FRAM and MRAM are replacements for flash - faster and with the added advantage of not wearing out.
There is a DDR3 specification, which will follow from DDR2. However, except for high-speed graphics cards, it is likely to be a long time before we see it.
The DDR2-DDR3 progression is for a faster memory bus, and it seems likely that this is going to be the primary direction things will go.
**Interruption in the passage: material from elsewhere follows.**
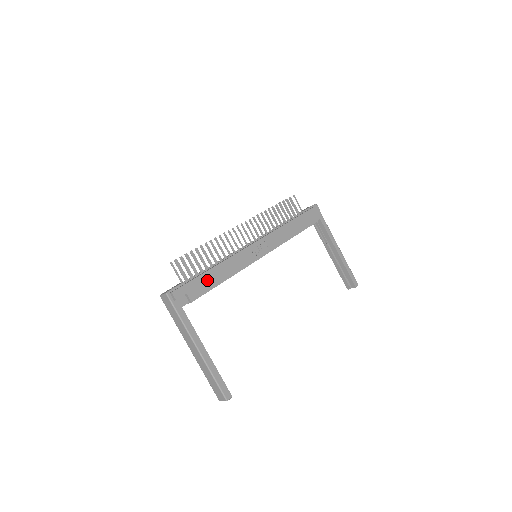
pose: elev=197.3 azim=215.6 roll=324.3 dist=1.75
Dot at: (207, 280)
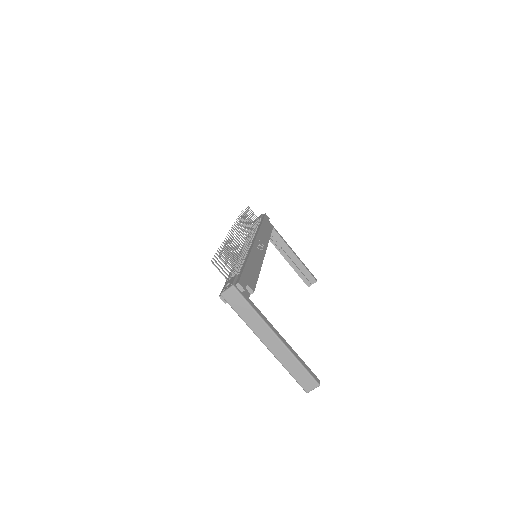
Dot at: (250, 272)
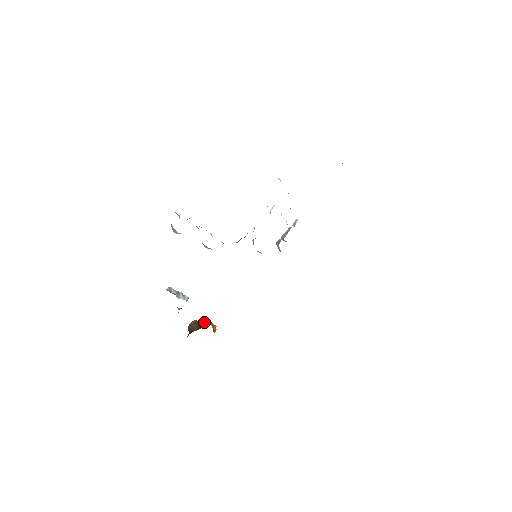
Simply making the memory bus wider, or adding more chanels, will simply require greater motherboard PCB complexity, more pins on key chips, and significartly higher prices - The PCBs for high-end graphics cards are already up to 12 layers, and need state-of-the-art manufacturing techniques like laser drilling, and blind or buried holes (vias), and the blank PCB such a card can be several times more expensive than a whole ATX motherboard PCB.
DDR4 or Quad-Pump RAM. Just like intel is using the quad pump on their FSB. Just speculating!
Well, DDR2 is already 'Quad-pumped' internally, although the bus is still DDR (and will stay that way for DDR3).
Conventional DDR is essentially 'double-pumped' RAM - internally there are 2 banks of SDRAM which are accessed alternately. So PC3200 consists of 2 banks of 200 MHz SDRAM (the bus runs at 200 MHz DDR).
DDR2 is arranged internally as 4 banks of SDRAM accessed in a round-robin fashion. DDR2-3200 consists of 4 banks of 100 MHZ SDRAM (the bus runs at 200 MHz DDR - the same as DDR1).
DDR3 is, you guessed it, 8 banks of SDRAM. DDR3-6400 is planned to be 8 banks of 100 MHz SDRAM (with a 400 MHz DDR bus). [It seems likely that when DDR3 actually launches, it will do so at a faster speed than this].